Petrus Stuyvesant (born 1611 or 1612, presumably in Peperga (Friesland), died 1672) served as the last Dutch director general of the colony of New Netherland before it was turned over to the English. He was a major figure in the early history of New York City.
Stuyvesant's accomplishment as director-general included a great expansion for the settlement of New Amsterdam (later renamed New York) beyond the southern tip of Manhattan. Among the projects built by Stuyvesant's administration were the protective wall on Wall Street, the canal which became Canal Street, and Broadway.
Stuyvesant and his family were large land owners in the northeastern portion of New Amsterdam, and the Stuyvesant name is currently associated with the Stuyvesant Town housing complex and Stuyvesant High School (where he is fondly known as "Pegleg Pete" and the football team is called the Peglegs in his honor), among other locations. This farm, called the "Bouwerie" (the seventeenth-century Dutch word for farm, which was used for other farms in New Netherland as well) is the origin of the name Bowery and the chapel facing its long approach road (now Stuyvesant Street) developed into St Mark's in the Bowery. Stuyvesant's grand official residence at the very tip of Manhattan was renamed "Whitehall" by the English and survives in another New York street name.

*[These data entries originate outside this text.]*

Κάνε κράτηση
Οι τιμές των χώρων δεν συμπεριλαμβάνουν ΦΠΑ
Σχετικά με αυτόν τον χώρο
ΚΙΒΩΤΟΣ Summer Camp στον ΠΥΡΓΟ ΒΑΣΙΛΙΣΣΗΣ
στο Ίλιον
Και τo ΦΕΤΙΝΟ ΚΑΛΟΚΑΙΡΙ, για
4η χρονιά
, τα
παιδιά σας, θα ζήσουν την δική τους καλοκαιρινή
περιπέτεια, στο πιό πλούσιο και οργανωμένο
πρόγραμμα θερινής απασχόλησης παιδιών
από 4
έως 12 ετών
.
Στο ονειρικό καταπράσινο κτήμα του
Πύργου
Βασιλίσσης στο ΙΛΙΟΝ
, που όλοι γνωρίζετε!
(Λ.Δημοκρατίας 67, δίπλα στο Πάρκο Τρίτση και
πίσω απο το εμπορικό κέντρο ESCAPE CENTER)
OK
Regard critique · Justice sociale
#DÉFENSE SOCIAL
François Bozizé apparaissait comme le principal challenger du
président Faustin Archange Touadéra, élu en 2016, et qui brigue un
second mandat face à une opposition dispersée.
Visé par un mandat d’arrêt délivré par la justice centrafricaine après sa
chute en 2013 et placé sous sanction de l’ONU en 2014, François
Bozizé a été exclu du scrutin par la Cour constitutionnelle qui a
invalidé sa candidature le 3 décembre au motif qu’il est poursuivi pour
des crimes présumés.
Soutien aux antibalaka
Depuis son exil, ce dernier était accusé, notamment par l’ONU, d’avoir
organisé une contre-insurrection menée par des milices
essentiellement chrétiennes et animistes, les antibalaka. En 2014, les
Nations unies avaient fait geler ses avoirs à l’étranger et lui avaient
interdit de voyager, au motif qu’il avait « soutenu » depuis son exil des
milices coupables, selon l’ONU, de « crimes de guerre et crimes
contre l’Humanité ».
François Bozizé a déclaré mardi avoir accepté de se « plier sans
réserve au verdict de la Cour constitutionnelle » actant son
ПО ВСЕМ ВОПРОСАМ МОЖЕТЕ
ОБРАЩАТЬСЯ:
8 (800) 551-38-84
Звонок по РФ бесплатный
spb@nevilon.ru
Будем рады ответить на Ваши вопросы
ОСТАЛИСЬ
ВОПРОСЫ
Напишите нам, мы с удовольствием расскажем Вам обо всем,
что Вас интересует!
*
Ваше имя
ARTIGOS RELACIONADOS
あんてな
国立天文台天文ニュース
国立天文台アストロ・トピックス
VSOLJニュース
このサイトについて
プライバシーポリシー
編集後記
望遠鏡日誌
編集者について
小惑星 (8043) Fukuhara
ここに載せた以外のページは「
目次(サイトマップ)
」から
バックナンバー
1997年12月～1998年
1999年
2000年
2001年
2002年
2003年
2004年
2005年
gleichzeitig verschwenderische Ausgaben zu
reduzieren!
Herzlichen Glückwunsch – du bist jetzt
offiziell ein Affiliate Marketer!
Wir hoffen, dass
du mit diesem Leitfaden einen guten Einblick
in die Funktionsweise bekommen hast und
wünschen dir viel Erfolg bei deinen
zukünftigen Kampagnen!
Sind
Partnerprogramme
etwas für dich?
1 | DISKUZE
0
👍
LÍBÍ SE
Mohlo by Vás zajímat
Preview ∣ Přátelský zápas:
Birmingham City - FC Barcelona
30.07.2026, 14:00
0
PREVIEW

As director-general Stuyvesant and his council took several measures concerning religion in New Netherland. Convinced that religious plurality would endanger the stability of the young colonial society, director general and council tried to restrict freedom of worship of several groups among the colonists, such as Jews, Lutherans, and Quakers. The directors of the West India Company of Amsterdam, Stuyvesant's superiors, overruled him, and mitigated some of the harsh measures that Director General and Council had taken. It is with great irony that in 1902 Stuyvesant High School in Manhattan, which was at the time of its founding a predominantly Jewish school for boys, was named after him.
Prior to his appointment as director-general, Stuyvesant served as a director for the Dutch West India Company in charge of the so-called 'abc islands' of Aruba, Bonaire and Curaçao. He lost his leg in a battle with the Spanish over the island of Sint Maarten and wore a pegleg for most of his adult life.